When the design was revealed in September, 2015, the projected opening date was 2021. In March, 2017, the VAG told me the project was on track for a groundbreaking in 2017 and that 2021 opening.

Heading into 2019, the VAG is sticking with that timeline – although now they’re saying it could creep into 2022.

Without a single shovel in the ground, that seems hard to imagine.

(VAG director Kathleen Bartels was not available for an interview in late December and Steiner was not able to speak about this subject. When I recently tried to click on the “timeline” link on the VAG website’s “future gallery” portal, nothing came up.)

The $350-million project cost ($300-million for construction plus $50-million for an endowment) remains the VAG’s projection.

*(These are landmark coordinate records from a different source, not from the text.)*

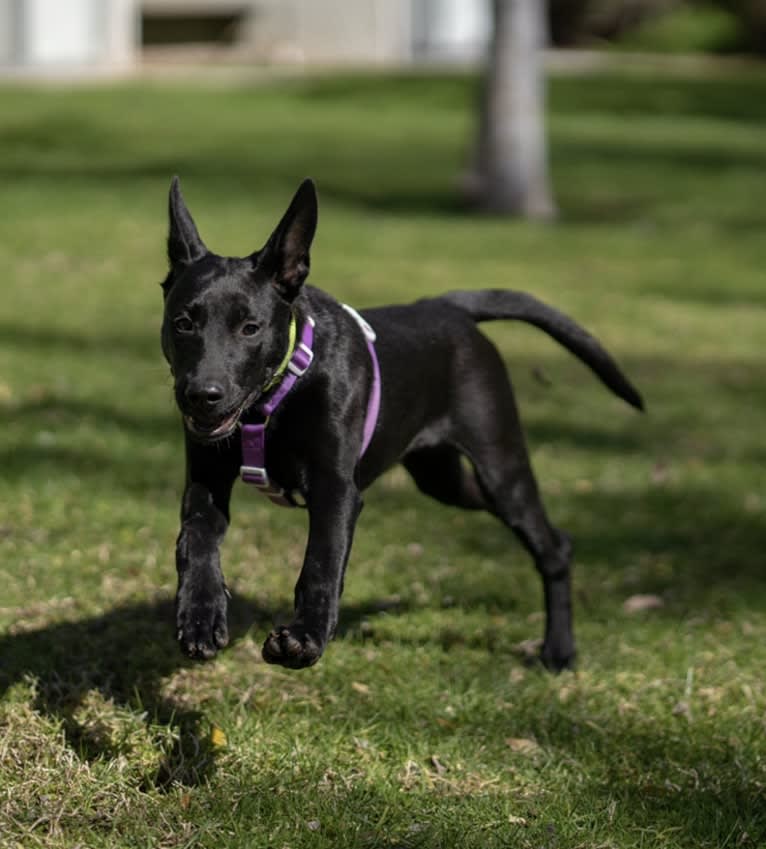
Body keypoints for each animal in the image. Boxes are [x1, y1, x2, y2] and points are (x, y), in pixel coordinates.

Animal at [164, 177, 648, 668]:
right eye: (182, 322)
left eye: (250, 328)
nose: (202, 395)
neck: (276, 398)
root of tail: (447, 306)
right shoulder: (206, 478)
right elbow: (196, 538)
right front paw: (200, 615)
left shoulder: (336, 489)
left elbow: (322, 561)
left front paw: (305, 639)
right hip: (443, 479)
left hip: (500, 465)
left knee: (550, 545)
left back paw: (559, 649)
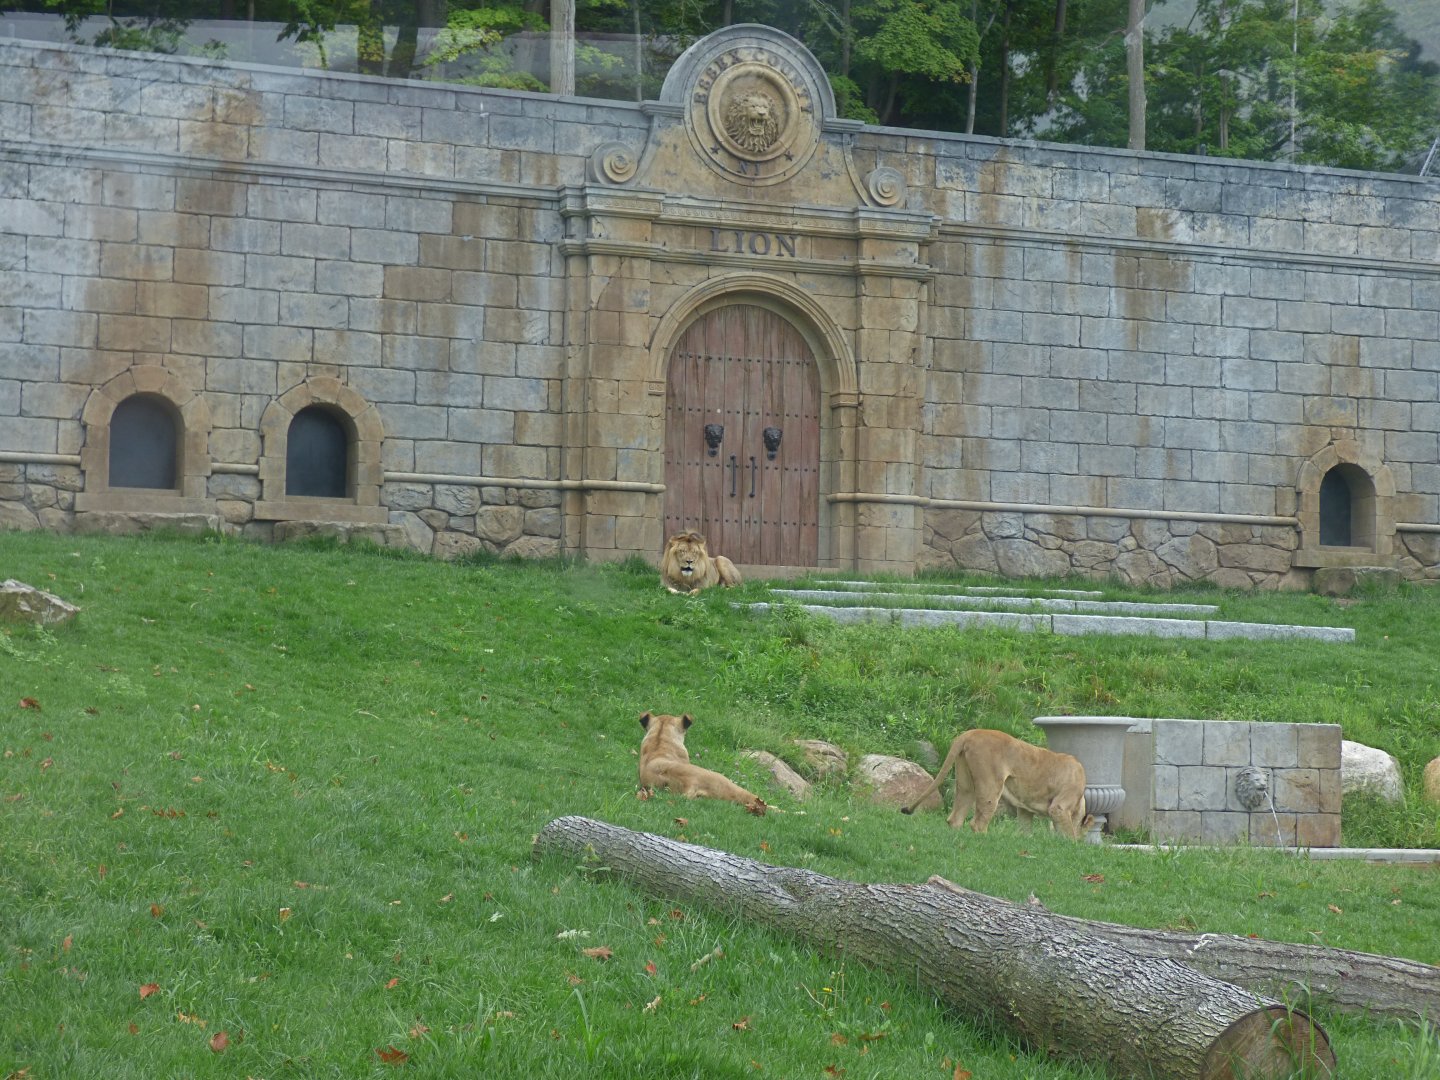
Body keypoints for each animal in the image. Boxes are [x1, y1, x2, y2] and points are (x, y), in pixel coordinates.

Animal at [900, 729, 1090, 841]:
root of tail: (969, 733)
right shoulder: (1059, 807)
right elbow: (1069, 835)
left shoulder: (1025, 810)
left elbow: (1025, 831)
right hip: (991, 786)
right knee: (978, 823)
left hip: (966, 785)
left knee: (955, 818)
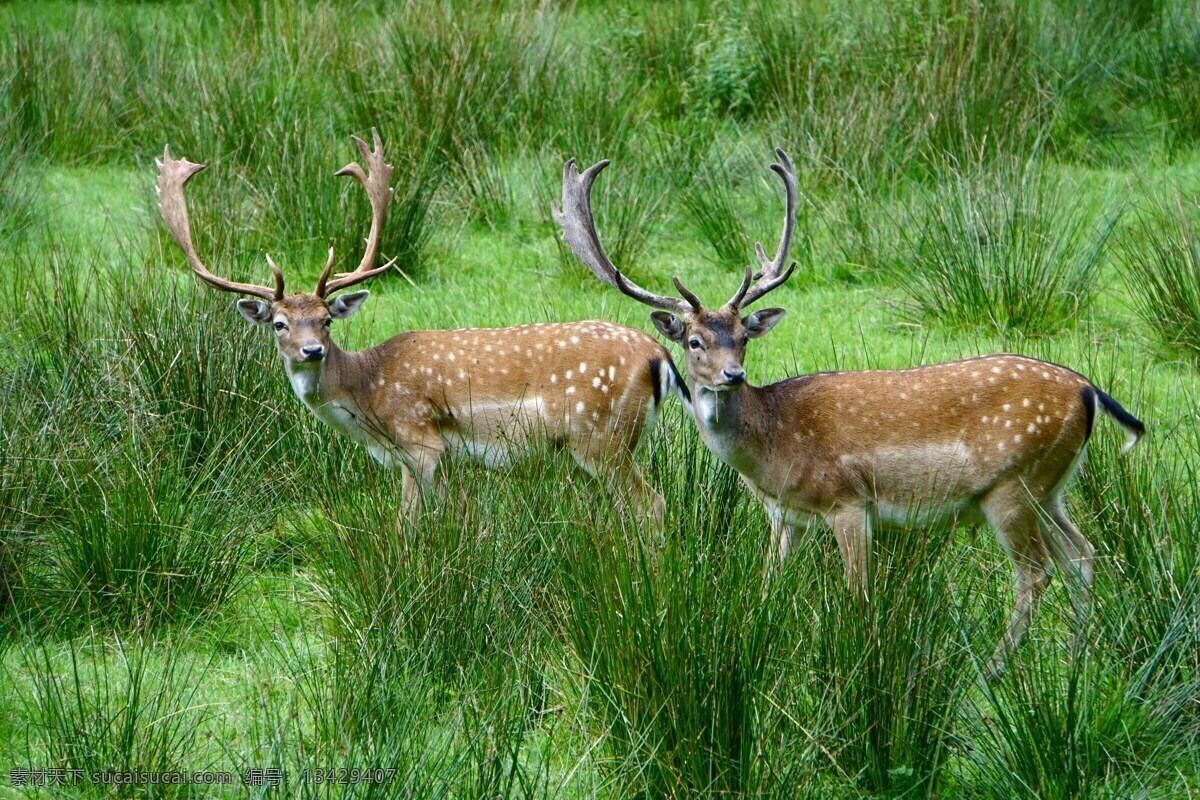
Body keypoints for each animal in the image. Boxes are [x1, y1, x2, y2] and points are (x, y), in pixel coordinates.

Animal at [156, 131, 688, 526]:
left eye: (326, 321)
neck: (367, 401)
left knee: (653, 504)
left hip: (602, 438)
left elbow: (408, 524)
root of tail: (660, 356)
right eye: (280, 324)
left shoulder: (420, 443)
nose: (312, 352)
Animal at [554, 149, 1146, 672]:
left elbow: (858, 594)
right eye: (695, 341)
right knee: (1084, 556)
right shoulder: (785, 516)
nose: (733, 376)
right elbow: (768, 586)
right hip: (1051, 487)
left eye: (743, 338)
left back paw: (993, 672)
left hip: (1012, 485)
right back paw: (1076, 663)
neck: (773, 450)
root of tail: (1090, 391)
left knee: (1037, 574)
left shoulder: (849, 501)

It is unclear what might happen on the new building front in 2019. But inside the current gallery, visitors can look forward to the exhibitions French Moderns: Monet to Matisse, 1850-1950, which opens in February; Moving Still: Performative Photography From India, opening in April. And, not yet announced, an Alberto Giacometti show opening in June and a retrospective of photographer Vikky Alexander’s work in July.

One of the points the gallery has stressed in its quest for a new building is that because of space constraints, so much of its collection remains confined to the vault. There’s no new gallery yet to rectify this, but next year, the fourth floor of the current space will be devoted to shows made up of works from the permanent collection.

The next show to open in that space will focus on the concept of the street. The exhibition, still being put together and as yet unnamed, will look at the idea of the street as a central space, a public space, a private space. It seems like a good theme to ponder as the VAG continues its efforts to move to a new one.